* EXERCISE INPUT
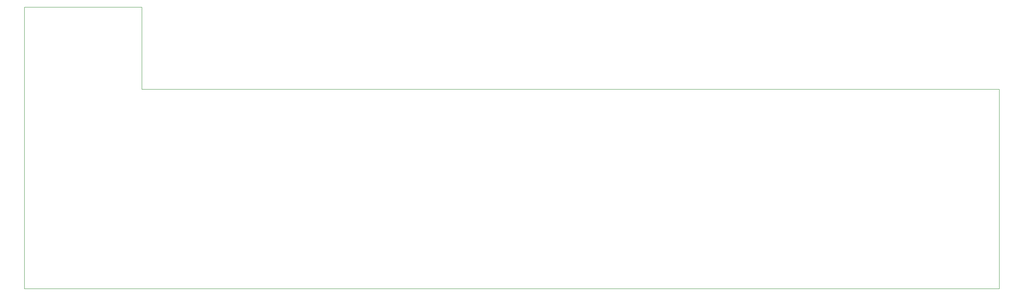
<source format=gbr>
G04 #@! TF.FileFunction,Profile,NP*
%FSLAX46Y46*%
G04 Gerber Fmt 4.6, Leading zero omitted, Abs format (unit mm)*
G04 Created by KiCad (PCBNEW 4.0.2-stable) date 27/12/2016 15:35:48*
%MOMM*%
G01*
G04 APERTURE LIST*
%ADD10C,0.100000*%
%ADD11C,0.150000*%
G04 APERTURE END LIST*
D10*
D11*
X40640000Y-76200000D02*
X91440000Y-76200000D01*
X462280000Y-111760000D02*
X462280000Y-198120000D01*
X91440000Y-111760000D02*
X91440000Y-76200000D01*
X462280000Y-111760000D02*
X91440000Y-111760000D01*
X462280000Y-198120000D02*
X40640000Y-198120000D01*
X40640000Y-76200000D02*
X40640000Y-198120000D01*
M02*

</source>
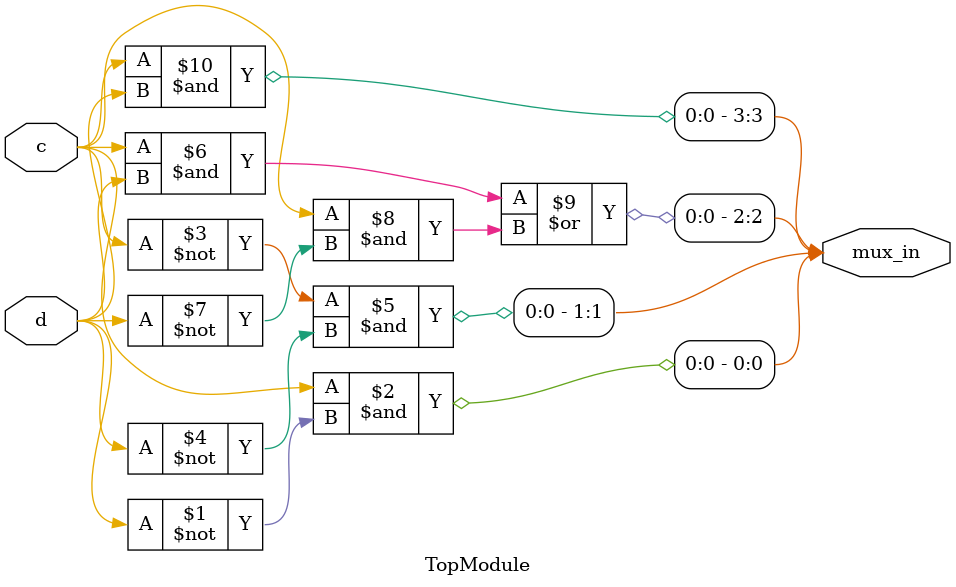
<source format=sv>
module TopModule(
    input logic c,
    input logic d,
    output logic [3:0] mux_in
);
    assign mux_in[0] = (c & ~d);       // cd = 10
    assign mux_in[1] = (~c & ~d);      // cd = 00
    assign mux_in[2] = (c & d) | (c & ~d); // cd = 11 or 10
    assign mux_in[3] = (c & d);        // cd = 11

endmodule
</source>
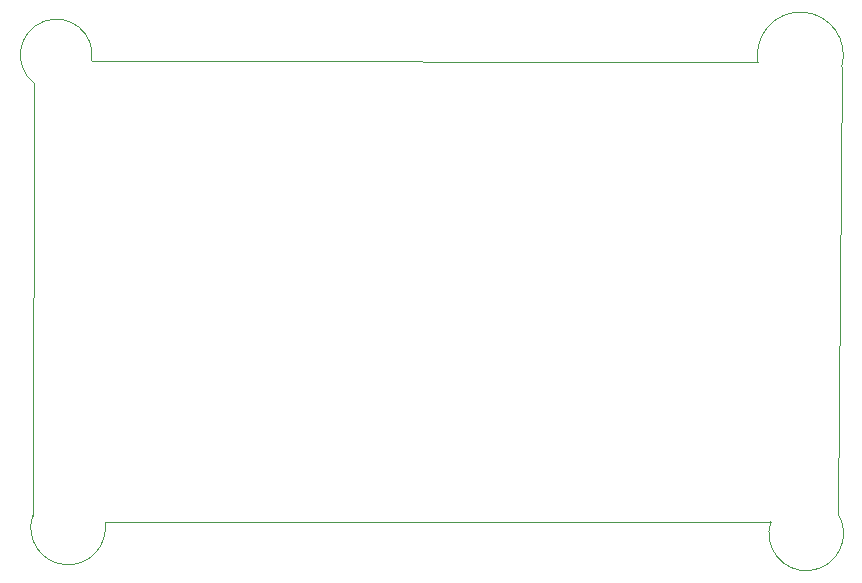
<source format=gbr>
G04 #@! TF.GenerationSoftware,KiCad,Pcbnew,(5.1.6)-1*
G04 #@! TF.CreationDate,2021-06-24T11:46:10+03:00*
G04 #@! TF.ProjectId,power supply,706f7765-7220-4737-9570-706c792e6b69,rev?*
G04 #@! TF.SameCoordinates,Original*
G04 #@! TF.FileFunction,Profile,NP*
%FSLAX46Y46*%
G04 Gerber Fmt 4.6, Leading zero omitted, Abs format (unit mm)*
G04 Created by KiCad (PCBNEW (5.1.6)-1) date 2021-06-24 11:46:10*
%MOMM*%
%LPD*%
G01*
G04 APERTURE LIST*
G04 #@! TA.AperFunction,Profile*
%ADD10C,0.050000*%
G04 #@! TD*
G04 APERTURE END LIST*
D10*
X82580168Y-108358865D02*
X82500000Y-145000000D01*
X87500000Y-106500000D02*
X143909472Y-106598421D01*
X150711630Y-144873022D02*
X151000000Y-107000000D01*
X145000000Y-145500001D02*
X88622748Y-145501557D01*
X143909472Y-106598421D02*
G75*
G02*
X151000000Y-107000000I3590528J598421D01*
G01*
X82580168Y-108358865D02*
G75*
G02*
X87500000Y-106500000I1919832J2358865D01*
G01*
X150711630Y-144873022D02*
G75*
G02*
X145000000Y-145500001I-2711630J-1626978D01*
G01*
X88622748Y-145501557D02*
G75*
G02*
X82500000Y-145000000I-3122748J-498443D01*
G01*
M02*

</source>
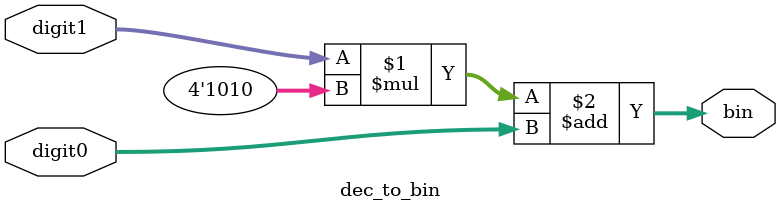
<source format=v>
`timescale 1ns / 1ps


module dec_to_bin(
    input [3:0]digit1,
    input [3:0]digit0,
    output [7:0]bin
    );

    assign bin = (digit1 * 4'd10) + digit0;

endmodule
</source>
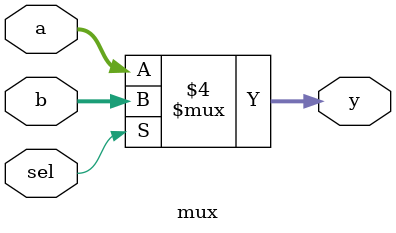
<source format=v>
module mux(a,b,sel,y);
	input [31:0] a,b;
	input sel;
	output [31:0] y;
	reg [31:0]  y;
	always @ (a or b or sel)
		begin
			if (sel == 1'b0)
				 y=a;
			else
				 y=b;
			end
endmodule
</source>
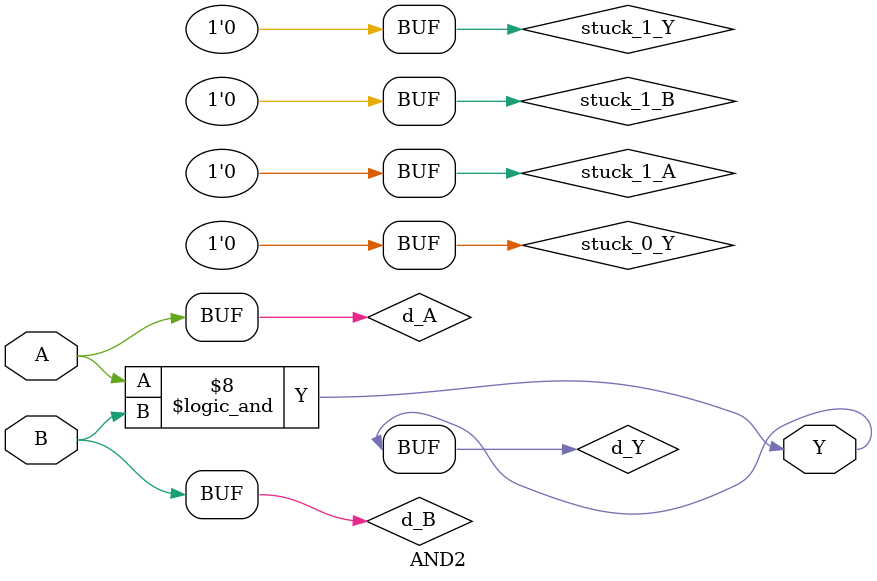
<source format=v>
module AND2 (input A, output Y, input B);
`ifdef REGISTER
initial begin
   $display("register  %m.stuck_1_A input");
   $display("register  %m.stuck_0_Y output");
   $display("register  %m.stuck_1_Y output");
   $display("register  %m.stuck_1_B input");
end
`endif
reg stuck_1_A; initial stuck_1_A=0;
wire d_A = stuck_1_A ? 1 : A;
reg stuck_0_Y; initial stuck_0_Y=0;
reg stuck_1_Y; initial stuck_1_Y=0;
wire d_Y;
assign Y = stuck_1_Y ? 1 : stuck_0_Y ? 0 : d_Y;
reg stuck_1_B; initial stuck_1_B=0;
wire d_B = stuck_1_B ? 1 : B;
assign d_Y = d_A && d_B;
endmodule

</source>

* YOUR ASSIGNMENT
Print each entry precisely as written; the pictures stay out.

* RESPONSE BOX
<source format=gbr>
G04 #@! TF.FileFunction,Profile,NP*
%FSLAX46Y46*%
G04 Gerber Fmt 4.6, Leading zero omitted, Abs format (unit mm)*
G04 Created by KiCad (PCBNEW 4.0.2-stable) date 27/12/2016 15:35:48*
%MOMM*%
G01*
G04 APERTURE LIST*
%ADD10C,0.100000*%
%ADD11C,0.150000*%
G04 APERTURE END LIST*
D10*
D11*
X40640000Y-76200000D02*
X91440000Y-76200000D01*
X462280000Y-111760000D02*
X462280000Y-198120000D01*
X91440000Y-111760000D02*
X91440000Y-76200000D01*
X462280000Y-111760000D02*
X91440000Y-111760000D01*
X462280000Y-198120000D02*
X40640000Y-198120000D01*
X40640000Y-76200000D02*
X40640000Y-198120000D01*
M02*

</source>
<source format=sv>
module TopModule(
    input logic c,
    input logic d,
    output logic [3:0] mux_in
);
    assign mux_in[0] = (c & ~d);       // cd = 10
    assign mux_in[1] = (~c & ~d);      // cd = 00
    assign mux_in[2] = (c & d) | (c & ~d); // cd = 11 or 10
    assign mux_in[3] = (c & d);        // cd = 11

endmodule
</source>
<source format=gbr>
G04 #@! TF.GenerationSoftware,KiCad,Pcbnew,(5.1.6)-1*
G04 #@! TF.CreationDate,2021-06-24T11:46:10+03:00*
G04 #@! TF.ProjectId,power supply,706f7765-7220-4737-9570-706c792e6b69,rev?*
G04 #@! TF.SameCoordinates,Original*
G04 #@! TF.FileFunction,Profile,NP*
%FSLAX46Y46*%
G04 Gerber Fmt 4.6, Leading zero omitted, Abs format (unit mm)*
G04 Created by KiCad (PCBNEW (5.1.6)-1) date 2021-06-24 11:46:10*
%MOMM*%
%LPD*%
G01*
G04 APERTURE LIST*
G04 #@! TA.AperFunction,Profile*
%ADD10C,0.050000*%
G04 #@! TD*
G04 APERTURE END LIST*
D10*
X82580168Y-108358865D02*
X82500000Y-145000000D01*
X87500000Y-106500000D02*
X143909472Y-106598421D01*
X150711630Y-144873022D02*
X151000000Y-107000000D01*
X145000000Y-145500001D02*
X88622748Y-145501557D01*
X143909472Y-106598421D02*
G75*
G02*
X151000000Y-107000000I3590528J598421D01*
G01*
X82580168Y-108358865D02*
G75*
G02*
X87500000Y-106500000I1919832J2358865D01*
G01*
X150711630Y-144873022D02*
G75*
G02*
X145000000Y-145500001I-2711630J-1626978D01*
G01*
X88622748Y-145501557D02*
G75*
G02*
X82500000Y-145000000I-3122748J-498443D01*
G01*
M02*

</source>
<source format=v>
`timescale 1ns / 1ps


module dec_to_bin(
    input [3:0]digit1,
    input [3:0]digit0,
    output [7:0]bin
    );

    assign bin = (digit1 * 4'd10) + digit0;

endmodule
</source>
<source format=v>
module mux(a,b,sel,y);
	input [31:0] a,b;
	input sel;
	output [31:0] y;
	reg [31:0]  y;
	always @ (a or b or sel)
		begin
			if (sel == 1'b0)
				 y=a;
			else
				 y=b;
			end
endmodule
</source>
<source format=v>
module AND2 (input A, output Y, input B);
`ifdef REGISTER
initial begin
   $display("register  %m.stuck_1_A input");
   $display("register  %m.stuck_0_Y output");
   $display("register  %m.stuck_1_Y output");
   $display("register  %m.stuck_1_B input");
end
`endif
reg stuck_1_A; initial stuck_1_A=0;
wire d_A = stuck_1_A ? 1 : A;
reg stuck_0_Y; initial stuck_0_Y=0;
reg stuck_1_Y; initial stuck_1_Y=0;
wire d_Y;
assign Y = stuck_1_Y ? 1 : stuck_0_Y ? 0 : d_Y;
reg stuck_1_B; initial stuck_1_B=0;
wire d_B = stuck_1_B ? 1 : B;
assign d_Y = d_A && d_B;
endmodule

</source>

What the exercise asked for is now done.